Most SDK-based analytics make sure to solve this for you at ingestion by including a session duration at the end of session, or by having predefined reports that pre-calculate and cache the answers to give you the illusion of speed. For real-time use cases we recommend solving the duration at ingestion and not during analysis. Include the duration of a session as a number in the time unit of your choice at the end of the session. Be careful if you choose to add the current session length on each individual event if you don’t have clearly marked session endings - you’ll run into the problem of finding the last event for each session again.
Don’t be lazy or promiscuous with your use of booleans. If you set gender as a boolean, which we’ve seen on more than one occasion, you’ll constantly be answering questions which is which. Tracking changes in the state of a boolean between events is also a batch job, and not conducive to real-time analysis. It is often better to have the data source remember its previous state and return state changes in the event than to look for state changes later.

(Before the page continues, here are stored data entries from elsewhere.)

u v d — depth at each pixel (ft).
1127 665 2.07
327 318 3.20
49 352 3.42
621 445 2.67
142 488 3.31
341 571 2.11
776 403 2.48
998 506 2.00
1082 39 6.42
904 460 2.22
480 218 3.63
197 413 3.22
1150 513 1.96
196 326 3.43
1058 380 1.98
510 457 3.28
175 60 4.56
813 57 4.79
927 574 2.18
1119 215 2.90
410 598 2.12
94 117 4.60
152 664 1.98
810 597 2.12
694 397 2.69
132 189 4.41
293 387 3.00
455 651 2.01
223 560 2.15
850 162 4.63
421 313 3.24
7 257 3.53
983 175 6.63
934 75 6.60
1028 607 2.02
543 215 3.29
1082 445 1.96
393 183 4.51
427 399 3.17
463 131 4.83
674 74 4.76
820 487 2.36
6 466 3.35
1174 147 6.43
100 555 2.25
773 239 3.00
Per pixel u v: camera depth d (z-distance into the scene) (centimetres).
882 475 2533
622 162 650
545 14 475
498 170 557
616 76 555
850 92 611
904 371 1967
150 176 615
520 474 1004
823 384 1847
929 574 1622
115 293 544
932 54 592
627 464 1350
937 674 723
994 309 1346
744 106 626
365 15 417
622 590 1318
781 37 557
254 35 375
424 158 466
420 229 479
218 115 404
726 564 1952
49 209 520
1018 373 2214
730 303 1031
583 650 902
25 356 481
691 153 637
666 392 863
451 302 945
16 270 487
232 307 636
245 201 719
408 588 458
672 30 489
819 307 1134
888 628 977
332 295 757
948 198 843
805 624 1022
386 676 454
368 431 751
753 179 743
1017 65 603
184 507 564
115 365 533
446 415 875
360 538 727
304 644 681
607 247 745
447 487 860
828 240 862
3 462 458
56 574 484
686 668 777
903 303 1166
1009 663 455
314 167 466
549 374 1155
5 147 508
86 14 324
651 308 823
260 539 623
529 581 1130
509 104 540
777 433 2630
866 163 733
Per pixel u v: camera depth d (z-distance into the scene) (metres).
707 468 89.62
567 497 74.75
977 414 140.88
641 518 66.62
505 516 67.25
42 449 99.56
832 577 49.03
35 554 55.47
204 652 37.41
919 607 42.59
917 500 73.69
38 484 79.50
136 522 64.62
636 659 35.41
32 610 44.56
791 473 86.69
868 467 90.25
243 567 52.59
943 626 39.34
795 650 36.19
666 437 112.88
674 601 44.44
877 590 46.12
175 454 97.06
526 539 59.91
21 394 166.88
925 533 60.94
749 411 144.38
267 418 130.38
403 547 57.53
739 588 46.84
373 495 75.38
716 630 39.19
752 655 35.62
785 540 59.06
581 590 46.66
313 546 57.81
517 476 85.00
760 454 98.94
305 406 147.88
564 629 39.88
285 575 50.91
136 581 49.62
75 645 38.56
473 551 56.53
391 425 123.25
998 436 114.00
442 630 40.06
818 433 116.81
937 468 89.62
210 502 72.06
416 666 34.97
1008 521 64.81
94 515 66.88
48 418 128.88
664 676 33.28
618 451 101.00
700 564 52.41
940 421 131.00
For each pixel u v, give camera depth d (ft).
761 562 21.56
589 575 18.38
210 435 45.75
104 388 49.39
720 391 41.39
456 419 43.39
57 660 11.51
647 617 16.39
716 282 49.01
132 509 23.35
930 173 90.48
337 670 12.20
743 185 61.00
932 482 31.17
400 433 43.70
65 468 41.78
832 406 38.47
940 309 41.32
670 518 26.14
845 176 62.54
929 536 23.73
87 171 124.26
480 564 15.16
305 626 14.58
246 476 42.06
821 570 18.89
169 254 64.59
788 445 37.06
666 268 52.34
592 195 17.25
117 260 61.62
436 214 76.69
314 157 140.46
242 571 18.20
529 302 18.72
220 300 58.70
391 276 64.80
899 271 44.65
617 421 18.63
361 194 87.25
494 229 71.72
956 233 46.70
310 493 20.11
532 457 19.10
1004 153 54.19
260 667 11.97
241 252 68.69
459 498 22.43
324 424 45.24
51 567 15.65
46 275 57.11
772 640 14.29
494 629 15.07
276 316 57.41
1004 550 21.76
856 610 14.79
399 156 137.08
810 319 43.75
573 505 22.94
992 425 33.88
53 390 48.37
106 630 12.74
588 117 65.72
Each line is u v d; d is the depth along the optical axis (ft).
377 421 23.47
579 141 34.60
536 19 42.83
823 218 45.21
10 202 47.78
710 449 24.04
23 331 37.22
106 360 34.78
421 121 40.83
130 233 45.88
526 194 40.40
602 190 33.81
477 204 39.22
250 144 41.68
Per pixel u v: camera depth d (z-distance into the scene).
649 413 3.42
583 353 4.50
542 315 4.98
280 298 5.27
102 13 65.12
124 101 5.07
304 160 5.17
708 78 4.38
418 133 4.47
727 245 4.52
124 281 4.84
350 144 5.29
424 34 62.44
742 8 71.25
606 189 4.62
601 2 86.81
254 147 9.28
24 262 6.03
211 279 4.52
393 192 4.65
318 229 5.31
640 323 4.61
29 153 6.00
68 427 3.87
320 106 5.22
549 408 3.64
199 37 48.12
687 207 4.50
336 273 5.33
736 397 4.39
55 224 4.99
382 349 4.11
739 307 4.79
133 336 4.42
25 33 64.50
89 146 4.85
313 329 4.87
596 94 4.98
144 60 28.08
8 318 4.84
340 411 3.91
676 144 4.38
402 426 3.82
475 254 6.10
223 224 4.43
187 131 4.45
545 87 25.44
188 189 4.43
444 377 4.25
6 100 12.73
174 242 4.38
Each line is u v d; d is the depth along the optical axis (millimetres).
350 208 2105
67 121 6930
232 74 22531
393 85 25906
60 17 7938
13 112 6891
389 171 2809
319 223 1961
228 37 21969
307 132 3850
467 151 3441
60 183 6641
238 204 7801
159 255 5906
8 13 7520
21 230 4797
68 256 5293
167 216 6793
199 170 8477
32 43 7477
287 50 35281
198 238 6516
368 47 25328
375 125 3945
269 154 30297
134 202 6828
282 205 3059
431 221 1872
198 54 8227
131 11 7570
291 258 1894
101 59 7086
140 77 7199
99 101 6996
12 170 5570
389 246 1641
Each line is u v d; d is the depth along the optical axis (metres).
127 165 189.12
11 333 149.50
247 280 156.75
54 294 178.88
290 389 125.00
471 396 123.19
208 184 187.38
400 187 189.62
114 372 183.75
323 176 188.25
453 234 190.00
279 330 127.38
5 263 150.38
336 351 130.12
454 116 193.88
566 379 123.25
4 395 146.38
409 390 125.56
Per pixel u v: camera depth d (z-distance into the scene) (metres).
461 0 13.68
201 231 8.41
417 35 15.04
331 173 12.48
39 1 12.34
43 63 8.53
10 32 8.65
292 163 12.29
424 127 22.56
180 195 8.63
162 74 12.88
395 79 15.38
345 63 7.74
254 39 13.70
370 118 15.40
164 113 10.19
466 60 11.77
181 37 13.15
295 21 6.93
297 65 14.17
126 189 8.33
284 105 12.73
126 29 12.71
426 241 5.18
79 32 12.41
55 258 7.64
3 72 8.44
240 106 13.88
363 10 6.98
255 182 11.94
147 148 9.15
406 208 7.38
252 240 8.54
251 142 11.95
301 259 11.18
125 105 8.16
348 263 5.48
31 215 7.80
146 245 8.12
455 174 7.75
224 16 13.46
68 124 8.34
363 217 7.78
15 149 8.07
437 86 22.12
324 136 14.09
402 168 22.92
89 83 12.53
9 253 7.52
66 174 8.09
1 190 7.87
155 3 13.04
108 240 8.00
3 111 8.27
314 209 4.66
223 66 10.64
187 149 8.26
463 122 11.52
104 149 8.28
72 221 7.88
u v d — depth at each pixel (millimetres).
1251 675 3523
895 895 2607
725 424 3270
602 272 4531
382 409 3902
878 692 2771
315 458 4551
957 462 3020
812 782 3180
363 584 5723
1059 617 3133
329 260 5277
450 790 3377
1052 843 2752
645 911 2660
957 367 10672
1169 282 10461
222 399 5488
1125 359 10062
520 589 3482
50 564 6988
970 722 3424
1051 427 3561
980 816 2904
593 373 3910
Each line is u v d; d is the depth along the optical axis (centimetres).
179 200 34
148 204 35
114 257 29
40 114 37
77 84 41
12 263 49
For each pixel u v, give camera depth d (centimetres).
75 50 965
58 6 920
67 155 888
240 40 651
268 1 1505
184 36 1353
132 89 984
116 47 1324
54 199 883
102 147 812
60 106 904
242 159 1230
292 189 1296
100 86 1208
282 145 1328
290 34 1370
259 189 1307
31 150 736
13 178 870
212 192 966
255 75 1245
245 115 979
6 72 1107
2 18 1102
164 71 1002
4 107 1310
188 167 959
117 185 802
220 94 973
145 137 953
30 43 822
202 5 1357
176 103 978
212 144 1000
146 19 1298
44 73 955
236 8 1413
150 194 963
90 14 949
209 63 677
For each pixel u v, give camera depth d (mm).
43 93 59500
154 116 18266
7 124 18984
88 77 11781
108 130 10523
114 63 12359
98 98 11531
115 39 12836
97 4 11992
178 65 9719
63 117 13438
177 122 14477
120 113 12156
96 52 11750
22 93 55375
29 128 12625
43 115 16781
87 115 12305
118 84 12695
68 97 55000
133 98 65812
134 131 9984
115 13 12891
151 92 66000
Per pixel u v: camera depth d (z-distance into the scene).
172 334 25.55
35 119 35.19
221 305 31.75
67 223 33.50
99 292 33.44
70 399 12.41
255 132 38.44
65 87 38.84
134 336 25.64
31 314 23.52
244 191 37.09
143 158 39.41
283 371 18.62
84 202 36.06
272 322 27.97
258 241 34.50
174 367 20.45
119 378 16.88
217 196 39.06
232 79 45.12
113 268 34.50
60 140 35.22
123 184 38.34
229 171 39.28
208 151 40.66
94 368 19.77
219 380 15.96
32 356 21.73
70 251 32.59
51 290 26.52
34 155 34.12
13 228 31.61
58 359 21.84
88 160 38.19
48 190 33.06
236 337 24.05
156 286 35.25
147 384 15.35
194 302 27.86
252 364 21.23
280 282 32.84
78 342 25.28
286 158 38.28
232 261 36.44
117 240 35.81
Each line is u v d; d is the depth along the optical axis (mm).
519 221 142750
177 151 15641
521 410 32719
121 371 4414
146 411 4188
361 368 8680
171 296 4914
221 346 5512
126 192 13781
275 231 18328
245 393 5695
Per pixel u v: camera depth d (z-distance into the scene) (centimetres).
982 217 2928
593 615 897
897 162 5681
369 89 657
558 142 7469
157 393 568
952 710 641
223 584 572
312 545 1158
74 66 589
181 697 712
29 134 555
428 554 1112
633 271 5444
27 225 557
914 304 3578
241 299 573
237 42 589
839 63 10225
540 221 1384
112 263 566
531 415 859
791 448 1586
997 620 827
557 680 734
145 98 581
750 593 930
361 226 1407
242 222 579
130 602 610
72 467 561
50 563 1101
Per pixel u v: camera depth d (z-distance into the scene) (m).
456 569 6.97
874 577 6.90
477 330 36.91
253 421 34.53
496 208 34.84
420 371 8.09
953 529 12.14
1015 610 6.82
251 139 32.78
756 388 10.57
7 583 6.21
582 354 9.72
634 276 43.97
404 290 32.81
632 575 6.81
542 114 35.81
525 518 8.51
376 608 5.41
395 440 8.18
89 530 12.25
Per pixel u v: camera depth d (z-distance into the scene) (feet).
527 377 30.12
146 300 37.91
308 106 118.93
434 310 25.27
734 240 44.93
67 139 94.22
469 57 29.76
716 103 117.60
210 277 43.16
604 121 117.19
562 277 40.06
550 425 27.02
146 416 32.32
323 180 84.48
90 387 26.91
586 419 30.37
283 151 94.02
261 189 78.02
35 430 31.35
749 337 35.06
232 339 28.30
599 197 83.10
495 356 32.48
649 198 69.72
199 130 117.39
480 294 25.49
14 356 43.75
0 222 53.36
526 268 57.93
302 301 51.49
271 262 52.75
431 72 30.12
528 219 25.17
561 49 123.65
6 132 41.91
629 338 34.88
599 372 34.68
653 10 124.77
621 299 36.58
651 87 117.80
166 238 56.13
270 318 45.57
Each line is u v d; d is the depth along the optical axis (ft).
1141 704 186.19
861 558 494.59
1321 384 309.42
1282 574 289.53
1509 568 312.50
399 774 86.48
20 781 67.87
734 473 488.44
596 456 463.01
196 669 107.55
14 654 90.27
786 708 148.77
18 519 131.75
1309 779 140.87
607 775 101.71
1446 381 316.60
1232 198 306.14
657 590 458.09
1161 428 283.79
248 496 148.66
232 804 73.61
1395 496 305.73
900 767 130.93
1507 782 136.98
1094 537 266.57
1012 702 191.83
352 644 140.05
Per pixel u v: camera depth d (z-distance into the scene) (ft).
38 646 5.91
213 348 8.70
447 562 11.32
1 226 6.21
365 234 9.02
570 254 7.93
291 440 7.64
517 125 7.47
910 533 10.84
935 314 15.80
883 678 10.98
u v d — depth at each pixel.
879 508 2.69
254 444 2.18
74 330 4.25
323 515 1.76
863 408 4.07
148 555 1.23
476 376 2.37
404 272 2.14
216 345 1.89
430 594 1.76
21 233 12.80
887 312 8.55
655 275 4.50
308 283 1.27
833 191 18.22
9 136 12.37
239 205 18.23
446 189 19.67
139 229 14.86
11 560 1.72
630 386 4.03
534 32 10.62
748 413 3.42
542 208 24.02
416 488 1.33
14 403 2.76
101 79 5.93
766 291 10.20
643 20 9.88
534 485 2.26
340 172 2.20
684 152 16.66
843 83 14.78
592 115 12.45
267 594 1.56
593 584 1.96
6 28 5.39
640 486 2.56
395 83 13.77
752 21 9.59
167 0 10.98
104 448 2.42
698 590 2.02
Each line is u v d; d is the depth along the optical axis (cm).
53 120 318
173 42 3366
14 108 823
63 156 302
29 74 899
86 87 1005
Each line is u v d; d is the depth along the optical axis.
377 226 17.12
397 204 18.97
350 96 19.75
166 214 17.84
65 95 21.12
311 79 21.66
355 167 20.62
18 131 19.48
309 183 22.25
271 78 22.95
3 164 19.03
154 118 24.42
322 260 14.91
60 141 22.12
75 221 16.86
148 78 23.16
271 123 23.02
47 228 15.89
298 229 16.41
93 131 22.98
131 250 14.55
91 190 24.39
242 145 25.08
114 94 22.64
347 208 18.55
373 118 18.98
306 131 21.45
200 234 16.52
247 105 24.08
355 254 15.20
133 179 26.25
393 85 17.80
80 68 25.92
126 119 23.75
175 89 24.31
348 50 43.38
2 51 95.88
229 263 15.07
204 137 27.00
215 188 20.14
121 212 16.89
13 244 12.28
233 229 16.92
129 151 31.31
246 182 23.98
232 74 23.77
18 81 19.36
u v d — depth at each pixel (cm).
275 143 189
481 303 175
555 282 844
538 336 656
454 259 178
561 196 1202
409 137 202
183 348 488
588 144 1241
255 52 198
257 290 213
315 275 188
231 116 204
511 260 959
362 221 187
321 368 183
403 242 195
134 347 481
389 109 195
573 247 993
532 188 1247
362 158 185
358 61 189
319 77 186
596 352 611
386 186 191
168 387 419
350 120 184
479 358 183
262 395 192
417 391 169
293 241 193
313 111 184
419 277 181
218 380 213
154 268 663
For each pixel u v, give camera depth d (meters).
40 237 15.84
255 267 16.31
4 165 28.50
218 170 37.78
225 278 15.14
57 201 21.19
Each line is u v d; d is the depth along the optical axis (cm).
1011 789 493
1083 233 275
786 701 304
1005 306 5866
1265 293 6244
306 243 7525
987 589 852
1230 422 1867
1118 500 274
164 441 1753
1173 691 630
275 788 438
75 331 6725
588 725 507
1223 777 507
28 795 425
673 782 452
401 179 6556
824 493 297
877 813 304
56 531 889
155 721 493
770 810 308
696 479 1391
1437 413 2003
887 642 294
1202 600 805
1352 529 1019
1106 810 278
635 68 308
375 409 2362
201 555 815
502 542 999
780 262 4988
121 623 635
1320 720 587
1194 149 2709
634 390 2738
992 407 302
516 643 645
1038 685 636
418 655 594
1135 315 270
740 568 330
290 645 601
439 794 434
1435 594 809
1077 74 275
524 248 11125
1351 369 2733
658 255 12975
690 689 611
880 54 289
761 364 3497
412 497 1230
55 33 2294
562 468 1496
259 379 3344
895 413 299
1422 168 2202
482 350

Some funny hacks with numbers
You can often take some pretty humorous and sometimes convenient shortcuts by storing things as a number. One funny example we came across was recording gender as 0 or 1 (numerically), which allowed the to very quickly answer ad hoc questions about demographics for an arbitrary grouping. The average of that numerical value gave you a percentage - our users in Beijing are 47% female. Amusing in its elegance, it still isn’t best practice to create obscure formats like that. However, that use case later inspired a clever way of tracking how one-sided conversations were in a dating application. Within each chat (with its own unique identifier) every individual chat message could be assigned a numerical interactivity value of 1 or 2 depending on if the initiator of the conversation sent the message or not. A conversation with an average interactivity of 1.5 meant both parties had sent the same amount of messages - and any chat with a pure 1 was a completely ignored advance.
Ultimately, creating a healthy dataset is difficult task with a moving target. Make sure you can either iterate on your formats and make sure your think carefully about types, and if you can’t iterate on the schema moving forward pay extra attention when setting up your tables. Make sure you’ve REALLY thought things through, because a bad format will cost you every time you interact with it.
Personally, we felt that the goal of perfectly clean and healthy datasets was practically unrealistic. We built Traintracks to be a scalable and performant way of having mutable schema on a perfectly type safe and immutable dataset, and we’re pretty excited about it.